Source texts of formatted documents:
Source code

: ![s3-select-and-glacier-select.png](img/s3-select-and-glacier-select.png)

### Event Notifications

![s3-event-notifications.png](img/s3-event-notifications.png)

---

:: Task details ::
After the last line of the data, restate all the entries verbatim.

:: Task answer ::
Source code

: ![s3-select-and-glacier-select.png](img/s3-select-and-glacier-select.png)

### Event Notifications

![s3-event-notifications.png](img/s3-event-notifications.png)

---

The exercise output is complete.